Selon une source judiciaire relayée par l’agence TAP, la cour a infligé à Abir Moussi une peine de douze ans de prison ferme, tandis que Mariem Sassi, dirigeante du même parti, a été condamnée à deux ans de prison, tout en restant en état de liberté.

Abir Moussi est détenue dans cette affaire depuis le 3 octobre 2023, après avoir été arrêtée alors qu’elle tentait de déposer des recours contre des décrets-lois présidentiels auprès du bureau d’ordre de la présidence de la République — un acte politique et administratif transformé en crime pénal.

Sur la base de ce dossier, la chambre d’accusation près la Cour d’appel de Tunis avait ordonné la mise en détention d’Abir Moussi et le renvoi de Mariem Sassi devant la chambre criminelle du tribunal de première instance de Tunis. Les deux sont poursuivies en vertu de l’article 72 du Code pénal, un texte hérité des périodes les plus sombres de l’autoritarisme, prévoyant des peines extrêmes pour des chefs d’inculpation aux contours volontairement flous : tentative de changement de la forme du régime, incitation à la violence entre citoyens, volonté de provoquer le chaos, le meurtre ou le pillage sur le territoire tunisien.

Ce verdict ne constitue ni une exception ni un cas isolé. Il s’inscrit dans une stratégie assumée de mise sous verrou de l’ensemble de l’opposition tunisienne. Partis politiques, figures publiques, militants, journalistes et acteurs de la société civile font face à une avalanche de poursuites judiciaires et de condamnations lourdes, dans un climat où la justice est de plus en plus perçue comme un instrument de neutralisation politique.

Loin de briser les dynamiques contestataires, cette répression a eu pour effet de recomposer et d’unifier une opposition longtemps fragmentée. Face à la fermeture des espaces politiques et médiatiques, l’opposition s’est réapproprié la rue.
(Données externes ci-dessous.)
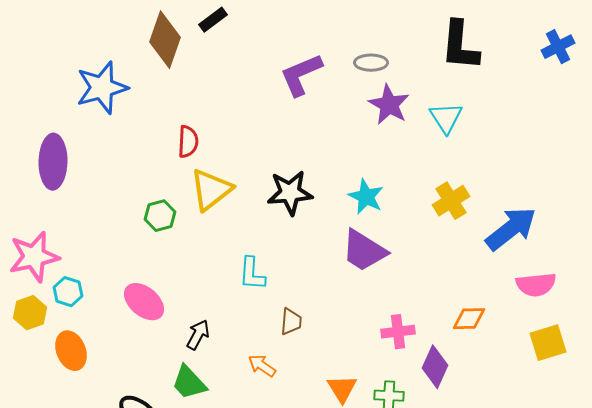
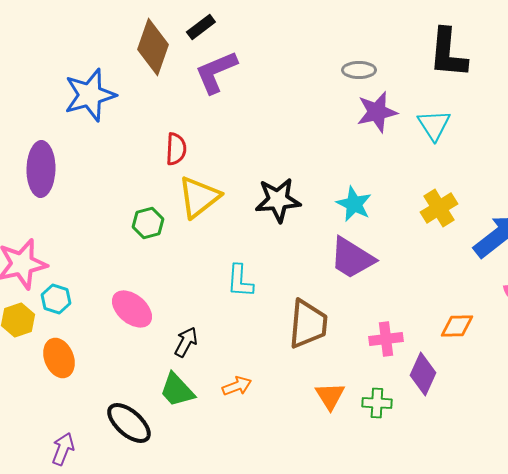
purple L-shape: (301, 75) -> (216, 72), moved
purple star: (389, 105) -> (377, 112), turned 30
brown trapezoid: (291, 322) -> (308, 324), moved, size x1.8
orange arrow: (262, 366) -> (237, 386), moved, turned 124

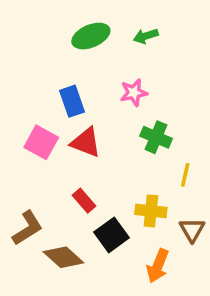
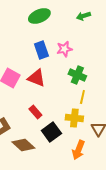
green arrow: (146, 36) -> (83, 16), moved
blue rectangle: (72, 101) -> (41, 50), moved
yellow line: (185, 175) -> (82, 97), moved

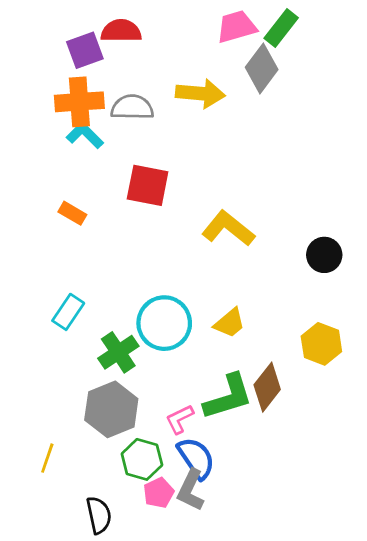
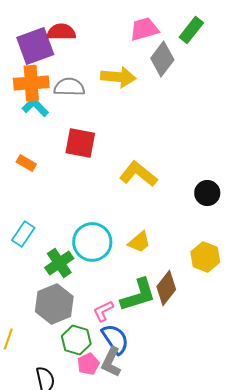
green rectangle: (281, 28) -> (191, 30), moved
purple square: (85, 50) -> (35, 46), size x1.4

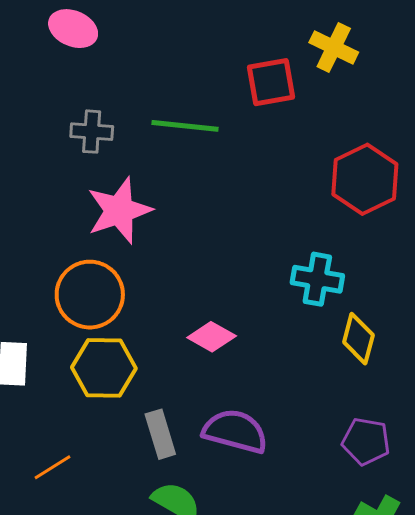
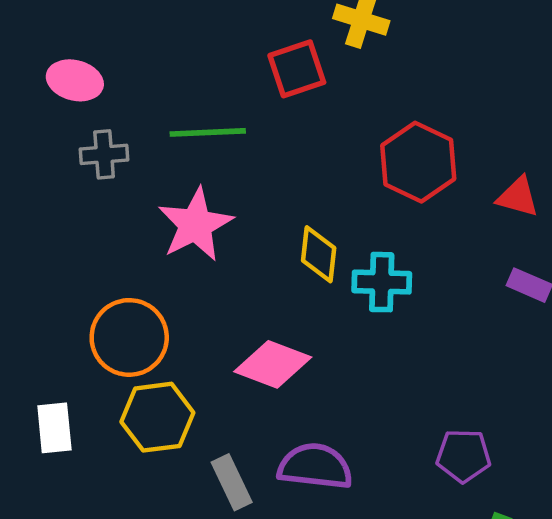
pink ellipse: (73, 29) -> (75, 80), moved
pink star: (119, 211) -> (195, 225), moved
pink diamond: (212, 337) -> (273, 364), size x1.4
yellow diamond: (358, 339) -> (319, 254), moved

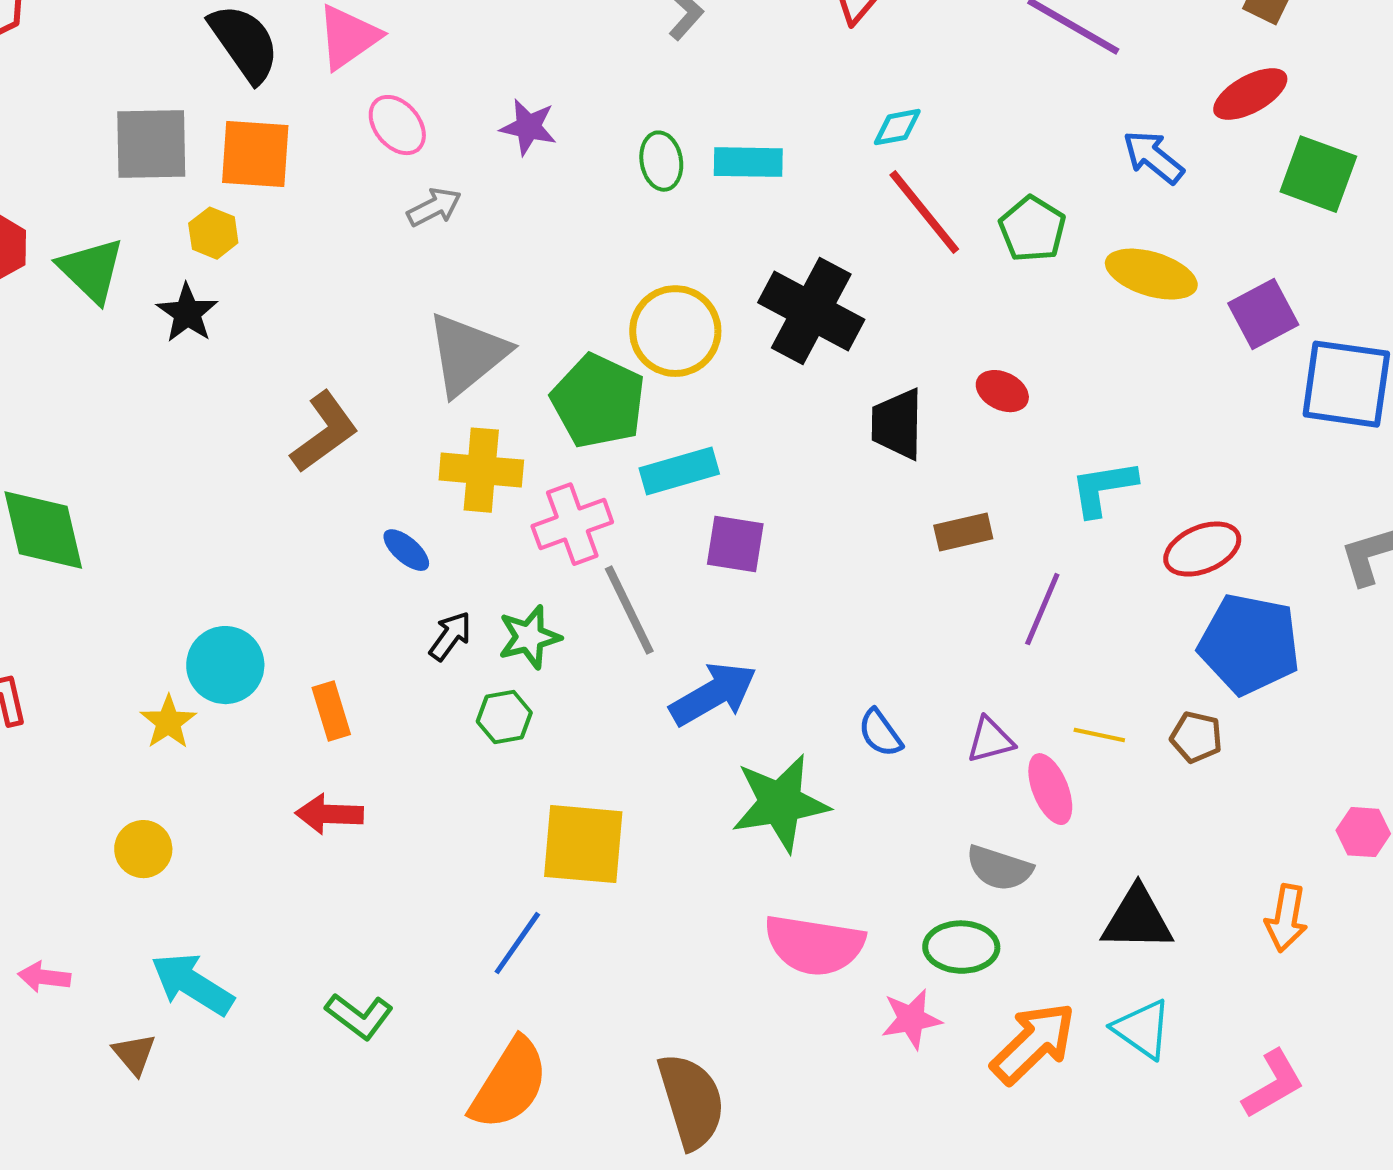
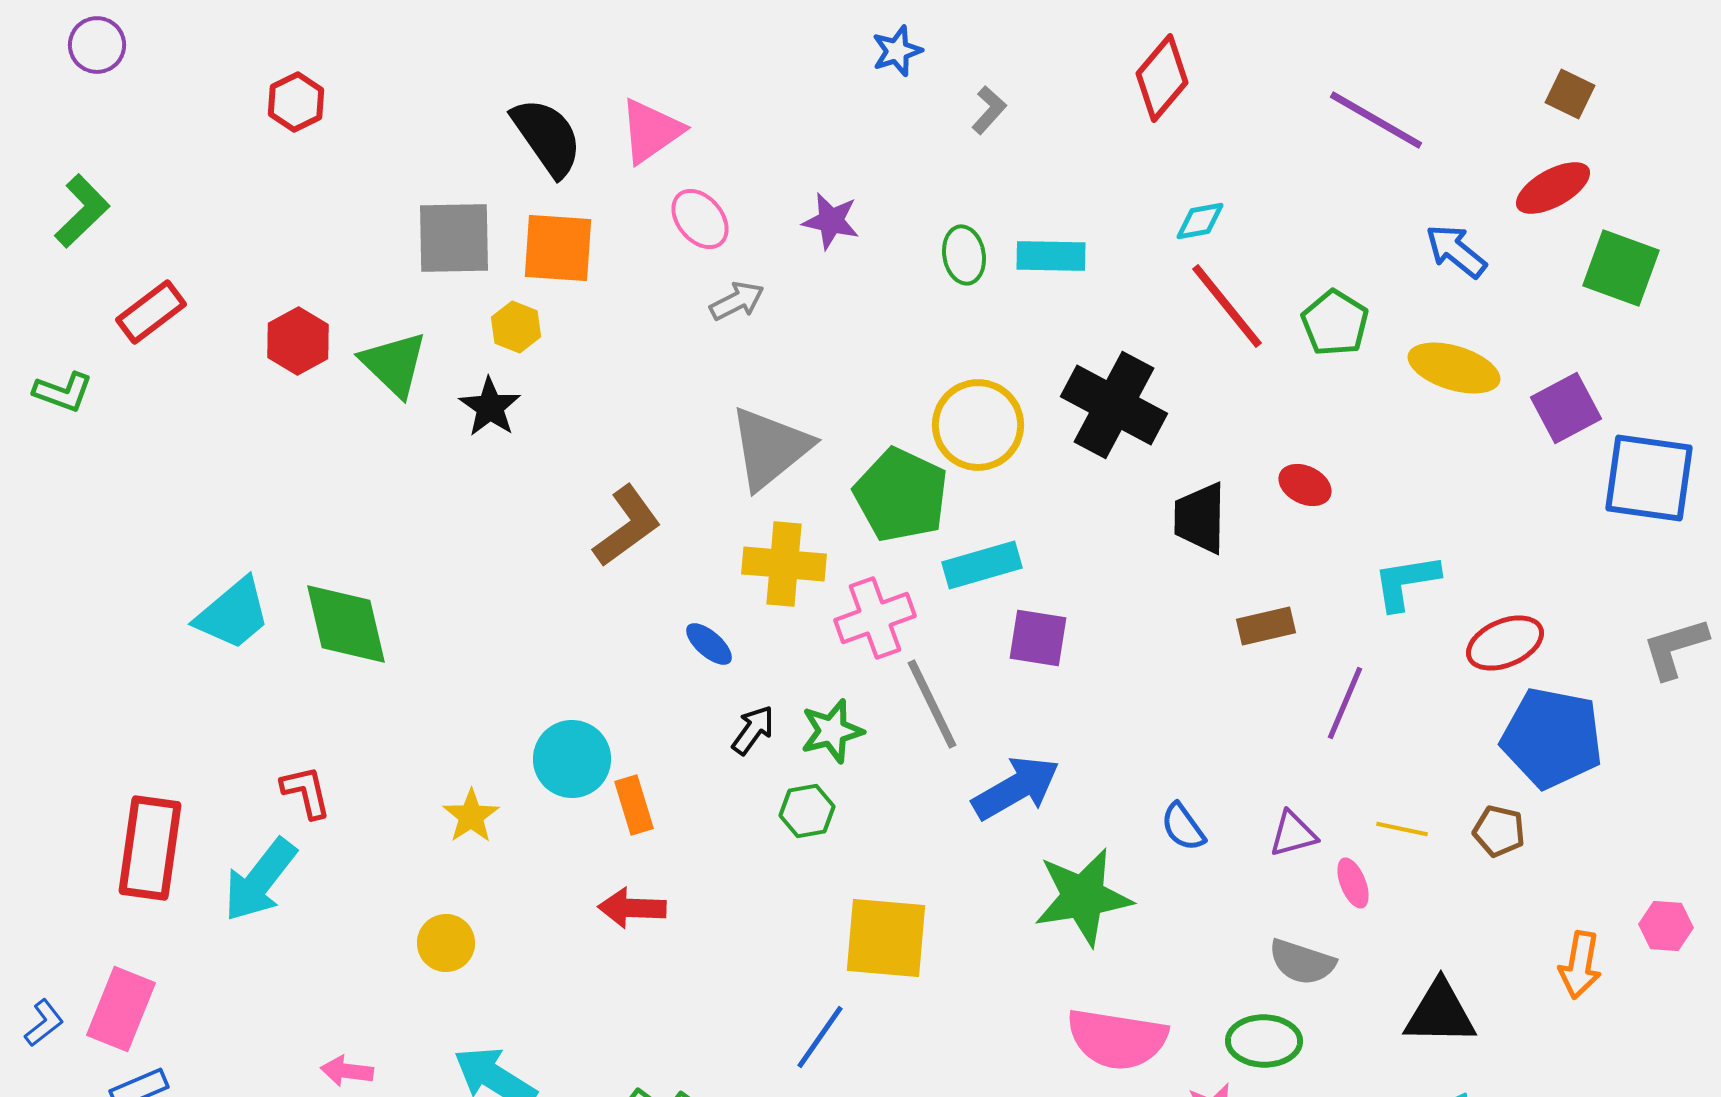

Depuis le 22 novembre dernier, des manifestations se tiennent chaque samedi, rassemblant des forces politiques diverses, des organisations citoyennes et des familles de détenus politiques, pour dénoncer la criminalisation de l’action politique, l’érosion des libertés publiques et l’instauration progressive d’un régime fondé sur la peur, l’intimidation et la justice d’exception.